Directive: Your response should contain each line of the data that includes "Голубачка".

[Items from a dataset]
######
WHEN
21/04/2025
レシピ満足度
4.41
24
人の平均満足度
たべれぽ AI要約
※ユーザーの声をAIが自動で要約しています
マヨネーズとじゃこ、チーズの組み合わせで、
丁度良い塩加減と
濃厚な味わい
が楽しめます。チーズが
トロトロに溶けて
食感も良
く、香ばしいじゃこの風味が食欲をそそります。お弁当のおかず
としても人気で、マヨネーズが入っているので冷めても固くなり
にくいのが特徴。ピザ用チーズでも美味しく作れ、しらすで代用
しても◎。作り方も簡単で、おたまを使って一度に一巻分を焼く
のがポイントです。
######
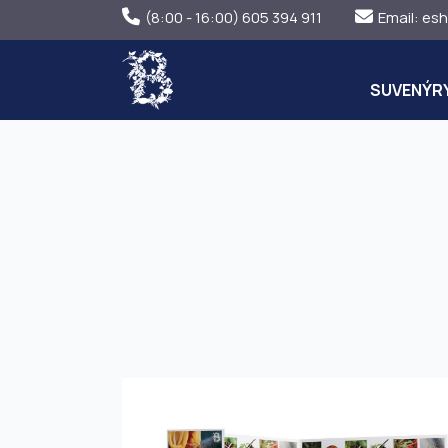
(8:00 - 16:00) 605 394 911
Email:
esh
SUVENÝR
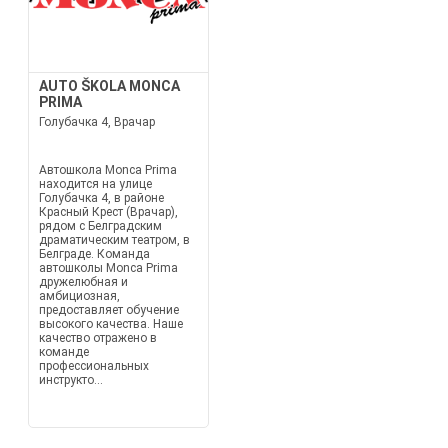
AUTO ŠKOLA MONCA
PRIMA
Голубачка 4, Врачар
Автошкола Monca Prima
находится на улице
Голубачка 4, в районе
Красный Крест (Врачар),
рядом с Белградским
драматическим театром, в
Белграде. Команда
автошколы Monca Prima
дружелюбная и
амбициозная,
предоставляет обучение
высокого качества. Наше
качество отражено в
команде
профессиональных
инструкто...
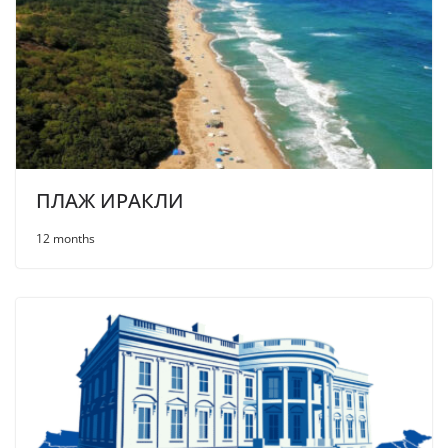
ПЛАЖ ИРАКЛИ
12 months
######
Answer to the exercise:
Голубачка 4, Врачар
Голубачка 4, в районе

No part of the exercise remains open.